§ **How to complete this task**: Return each line of the listing below, unchanged, and omit the images.

§ **Material for the task**:
▼▼▼

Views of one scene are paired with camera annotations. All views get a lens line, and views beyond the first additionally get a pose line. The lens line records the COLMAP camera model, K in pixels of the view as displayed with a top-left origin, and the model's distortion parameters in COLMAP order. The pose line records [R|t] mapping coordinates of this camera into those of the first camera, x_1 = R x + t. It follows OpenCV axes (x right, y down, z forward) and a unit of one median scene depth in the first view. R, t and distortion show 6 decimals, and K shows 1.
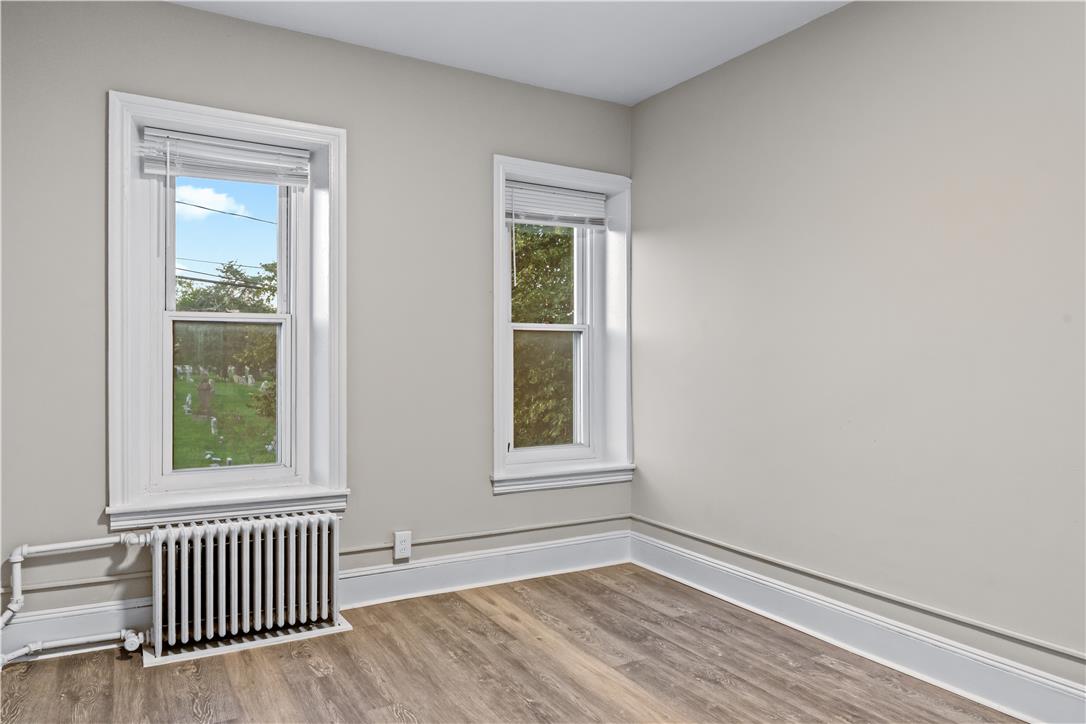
lens RADIAL K [[719.0, 0, 543.0], [0, 719.0, 362.0], [0, 0, 1]] dist [-0.022159, 0.002234]
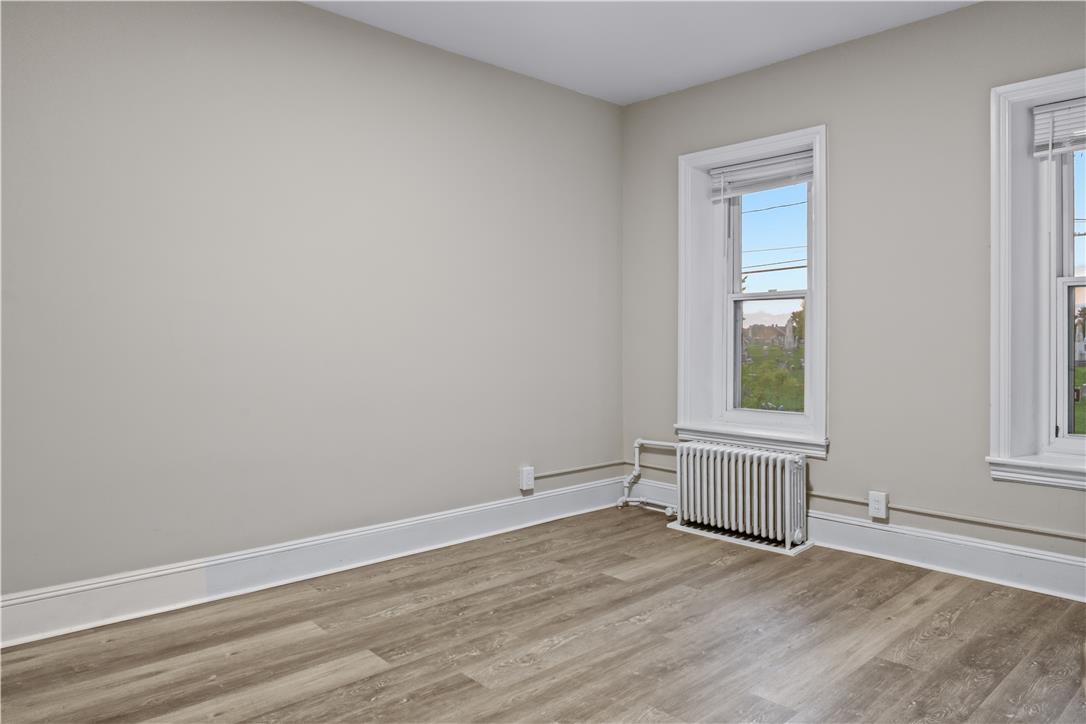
lens RADIAL K [[726.1, 0, 546.9], [0, 726.1, 329.9], [0, 0, 1]] dist [-0.028528, 0.002251]
pose [[0.219005, -0.014286, -0.975619, 0.758916], [0.002183, 0.999897, -0.014151, 0.017385], [0.975721, 0.000970, 0.219014, 0.325431]]
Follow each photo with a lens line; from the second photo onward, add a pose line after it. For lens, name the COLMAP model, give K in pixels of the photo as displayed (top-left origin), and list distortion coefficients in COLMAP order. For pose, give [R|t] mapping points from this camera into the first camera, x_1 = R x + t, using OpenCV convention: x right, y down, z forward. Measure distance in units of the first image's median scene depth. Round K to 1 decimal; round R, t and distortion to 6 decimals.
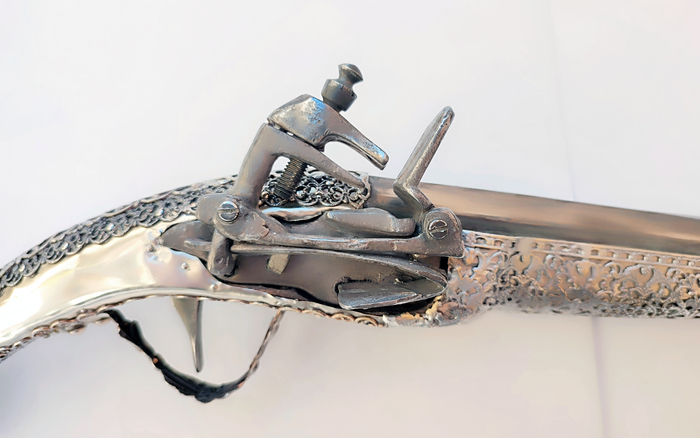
lens RADIAL K [[585.2, 0, 350.0], [0, 585.2, 219.0], [0, 0, 1]] dist [0.002840, -0.005910]
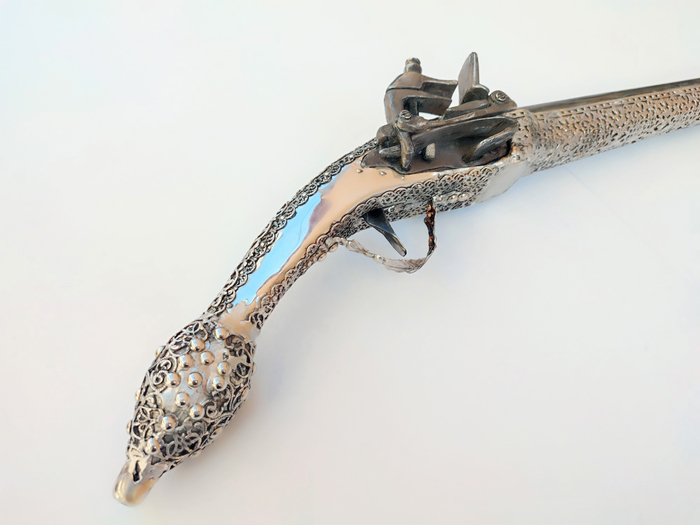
lens RADIAL K [[509.4, 0, 350.0], [0, 509.4, 262.5], [0, 0, 1]] dist [0.003354, 0.000752]
pose [[0.882089, -0.345327, 0.320417, -0.929513], [0.438615, 0.850191, -0.291192, 0.687929], [-0.171859, 0.397397, 0.901410, -0.189210]]
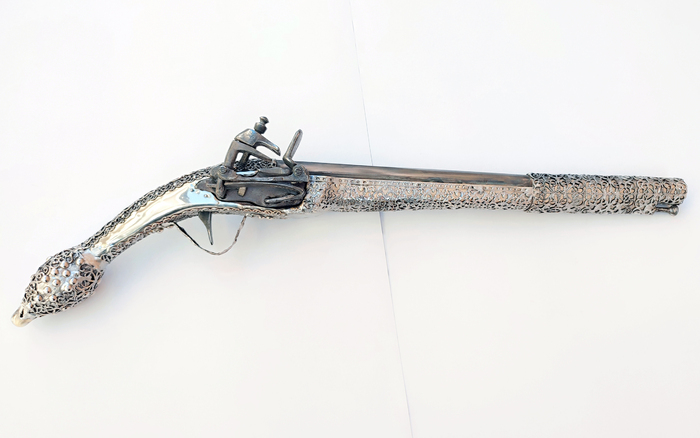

▲▲▲

§ **Solution for this exercise**:
Views of one scene are paired with camera annotations. All views get a lens line, and views beyond the first additionally get a pose line. The lens line records the COLMAP camera model, K in pixels of the view as displayed with a top-left origin, and the model's distortion parameters in COLMAP order. The pose line records [R|t] mapping coordinates of this camera into those of the first camera, x_1 = R x + t. It follows OpenCV axes (x right, y down, z forward) and a unit of one median scene depth in the first view. R, t and distortion show 6 decimals, and K shows 1.
lens RADIAL K [[719.0, 0, 543.0], [0, 719.0, 362.0], [0, 0, 1]] dist [-0.022159, 0.002234]
lens RADIAL K [[726.1, 0, 546.9], [0, 726.1, 329.9], [0, 0, 1]] dist [-0.028528, 0.002251]
pose [[0.219005, -0.014286, -0.975619, 0.758916], [0.002183, 0.999897, -0.014151, 0.017385], [0.975721, 0.000970, 0.219014, 0.325431]]
Follow each photo with a lens line; from the second photo onward, add a pose line after it. For lens, name the COLMAP model, give K in pixels of the photo as displayed (top-left origin), and list distortion coefficients in COLMAP order. For pose, give [R|t] mapping points from this camera into the first camera, x_1 = R x + t, using OpenCV convention: x right, y down, z forward. Measure distance in units of the first image's median scene depth. Round K to 1 decimal; round R, t and distortion to 6 decimals.
lens RADIAL K [[585.2, 0, 350.0], [0, 585.2, 219.0], [0, 0, 1]] dist [0.002840, -0.005910]
lens RADIAL K [[509.4, 0, 350.0], [0, 509.4, 262.5], [0, 0, 1]] dist [0.003354, 0.000752]
pose [[0.882089, -0.345327, 0.320417, -0.929513], [0.438615, 0.850191, -0.291192, 0.687929], [-0.171859, 0.397397, 0.901410, -0.189210]]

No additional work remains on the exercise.